No sé hasta qué punto la humedad puede afectarle a un asmático; un pueblo como el mío es un sitio bueno porque puedes caminar kilómetros y kilómetros por el río o por las playas de los alrededores y en verano nadar hasta cansarte, que es lo que entiendo que viene mejor para el asma.
A mí el asma me libró de las jodidas clases de gimnasia del instituto, y también de hacer la mili. (Bueno, de la mili no sólo el asma. Y de las clases de gimnasia tampoco, ahora que lo pienso.)

Grillo dijo...

Santo cielo: yo tengo una EPOC moderada y cada 9 meses paso las revisiones neumológicas.
Me mato de la risa cómo cuentas lo de la enfermera que te hace soplar el tubo gordo grritando ¡¡ YA, sople más, más, más, más.... !!! Pero señora, ya no puedo más y esa mierda de marcador no rechista...

Lamentablemente la espirometría es otra cosa peor: tienen que extraerte sangre arterial de un sitio pequeño y recóndito en la muñeca. Agg: no aciertan a la primera y es bastante jodido.

Tu tierra natal seeá, como digo, húmeda y lluviosa, pero QUÉ LINDA, qué paisajes, qué comida, y qué sensuales las galleguiñas.
Siempre he dicho que el deje o el acento gallego es el que más me gusta de todos los que se oyen en España, tan dulce... y tan irónico si os lo proponéis.

Salud, tío, (que talento ya tienes de sobra.)

Antonio de Castro Cortizas dijo...

Gracias, Grillo. A mandar.

Céfiro dijo...

Dame por "ganado" a mí también.
Me han dado ganas de volver a coger "El camino" de Delibes.

Antonio de Castro Cortizas dijo...

Gracias, Céfiro.
Y un honor que el cuento lleve a una relectura de “El camino”.

C.C. dijo...

La foto :
Veo que como a todos los niños te gustaban las decalcomanías que así se llamaban entonces las pegatinas.
A veces me pregunto si los adultos que se tatúan, no se quedaron con frustración porque, de niños, no les compraban esas imitaciones. Qué monos los dos y ese cacho de perro ¿ qué era ?

La "dueña de la papelería" :
No tiene nombre, lo que le da una extraña distancia fría a pesar de la connivencia entre vosotros.

C.C. dijo...

Datos proporcionados ::

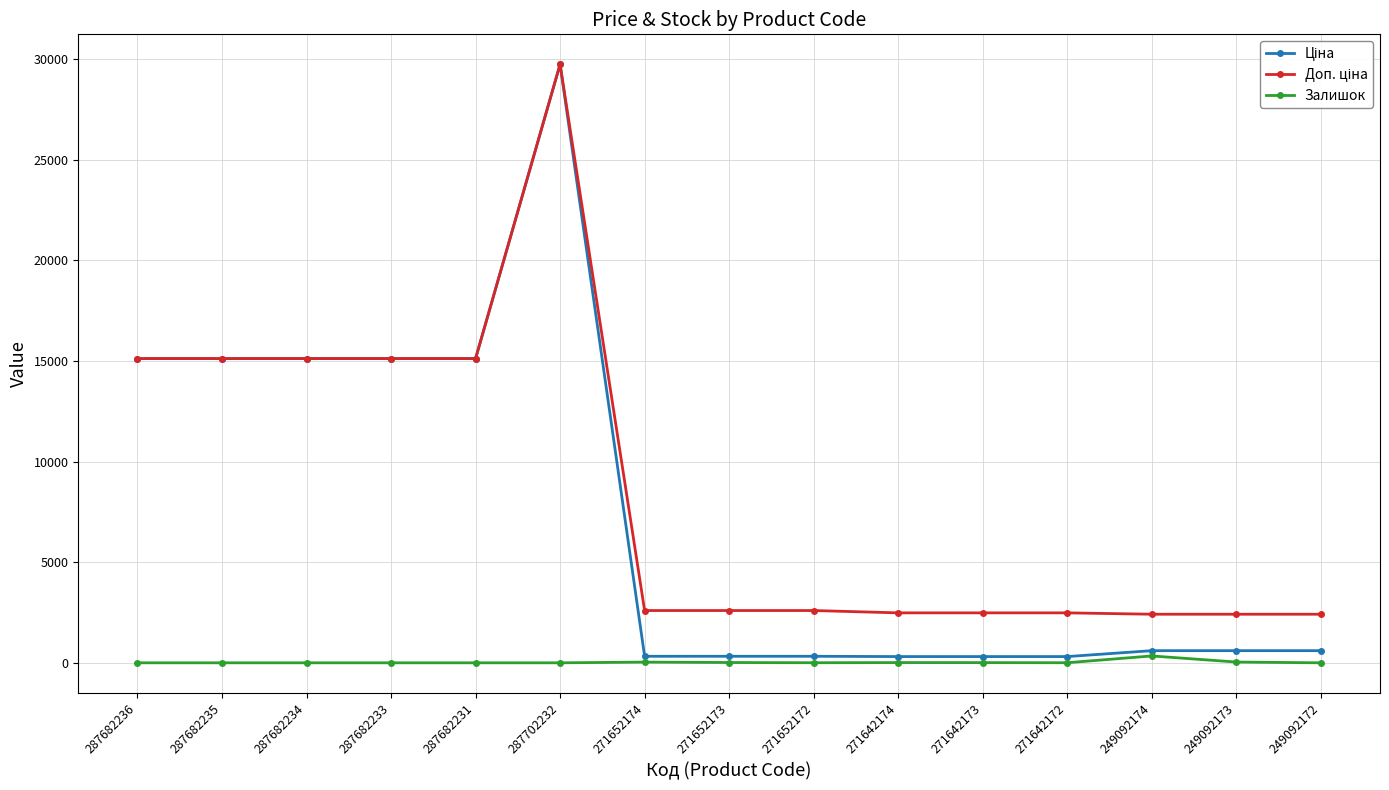

True or false: Залишок has a value of 0.0 at 287702232.

True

Tarea ::
Por favor, extrae de forma literal el fragmento de los comentarios que va desde "Salud, tío, (que" hasta "Gracias, Céfiro.". El listado no guarda ninguna relación con los comentarios.

Respuesta ::
Salud, tío, (que talento ya tienes de sobra.)

Antonio de Castro Cortizas dijo...

Gracias, Grillo. A mandar.

Céfiro dijo...

Dame por "ganado" a mí también.
Me han dado ganas de volver a coger "El camino" de Delibes.

Antonio de Castro Cortizas dijo...

Gracias, Céfiro.